In November 1997, the power plant became operational and
started supplying power/electricity to petitioners shopping mall in Lipa
City. In December 1997, respondent started billing petitioner. As of May
21, 1999, petitioners unpaid obligation amounted to P15,241,747.58,
exclusive of interest. However, petitioner questioned the said amount
and refused to pay despite respondents repeated demands. While
both parties had discussions on the questioned billings, however,
"there were no earnest efforts to resolve the differences in accordance
with the arbitration clause provided for in the Contract."
Petitioner alleged that respondents filing of the complaint is
premature and should be dismissed on the ground of non-compliance
with paragraph 7.4 of the Contract.
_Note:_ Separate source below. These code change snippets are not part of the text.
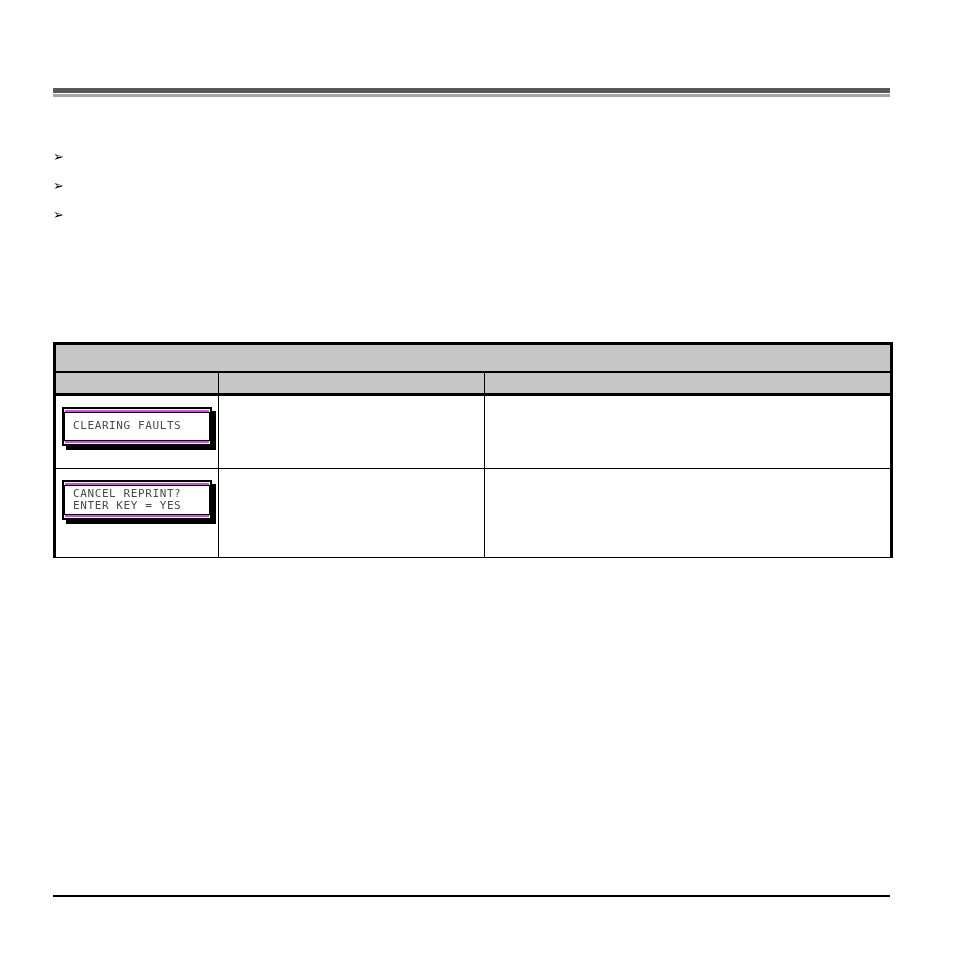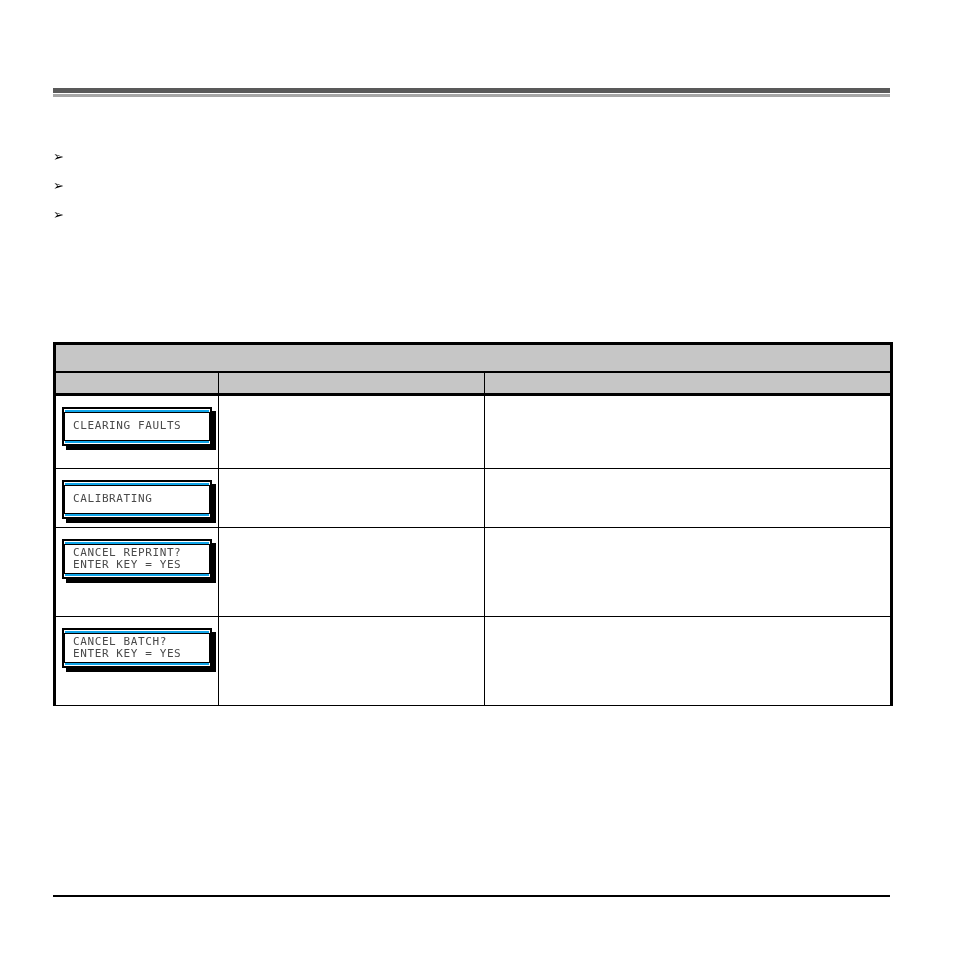--- a/index.html
+++ b/index.html
@@ -126,7 +126,7 @@
   .lcd {
     position: relative;
     z-index: 2;
-    background: #0ea5e9;
+    background: #d946ef;
     border: 2px solid #000000;
     box-shadow: 0 0 0 1px #ffffff inset;
     padding: 3px 0 3px 0;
Thereafter, petitioner filed a Motion
to Set Case for Preliminary Hearing on the ground that respondent
violated the arbitration clause provided in the Contract, thereby

rendering its cause of action premature. This was opposed by


respondent, claiming that paragraph 7.4 of the Contract on arbitration
is not the provision applicable to this case; and that since the parties
failed to settle their dispute, then respondent may resort to court
action.
The trial court denied petitioners motion for lack of merit.
Petitioner elevated the matter to the Court of Appeals via a Petition for
Certiorari. The CA dismissed the petition and affirming the challenged
Orders of the trial court.
ISSUE
Whether the filing with the trial court of respondents complaint is
premature.
YES.

RULING

Paragraph 7.4 of the Contract, quoted earlier, mandates that


should petitioner dispute any amount of energy fees in the invoice and
billings made by respondent, the same "shall be resolved by arbitration
of three (3) persons, one (1) by mutual choice, while the other two (2)
to be each chosen by the parties themselves." The parties, in
incorporating such agreement in their Contract, expressly intended
that the said matter in dispute must first be resolved by an arbitration
panel before it reaches the court. They made such arbitration
mandatory.
It is clear from the records that petitioner disputed the amount of
energy fees demanded by respondent. However, respondent, without
prior recourse to arbitration as required in the Contract, filed directly
with the trial court its complaint, thus violating the arbitration clause in
the Contract.
It bears stressing that such arbitration agreement is the law
between the parties. Since that agreement is binding between them,
they are expected to abide by it in good faith.7 And because it covers
the dispute between them in the present case, either of them may
compel the other to arbitrate. Thus, it is well within petitioners right to
demand recourse to arbitration. The SC cannot agree with respondent
that it can directly seek judicial recourse by filing an action against
petitioner simply because both failed to settle their differences

amicably. Suffice it to state that there is nothing in the Contract


providing that the parties may dispense with the arbitration clause.
Furthermore, the SC note that the computation of the energy fees
disputed by petitioner also involves technical matters that are better
left to an arbitration panel who has expertise in those areas.
In this connection, since respondent has already filed a complaint
with the trial court without prior recourse to arbitration, the proper
procedure to enable an arbitration panel to resolve the parties dispute
pursuant to their Contract is for the trial court to stay the proceedings.
After the arbitration proceeding has been pursued and completed, then
the trial court may confirm the award made by the arbitration panel.
In sum, The SC hold that the Court of Appeals erred in
disregarding the arbitration clause in the parties Contract.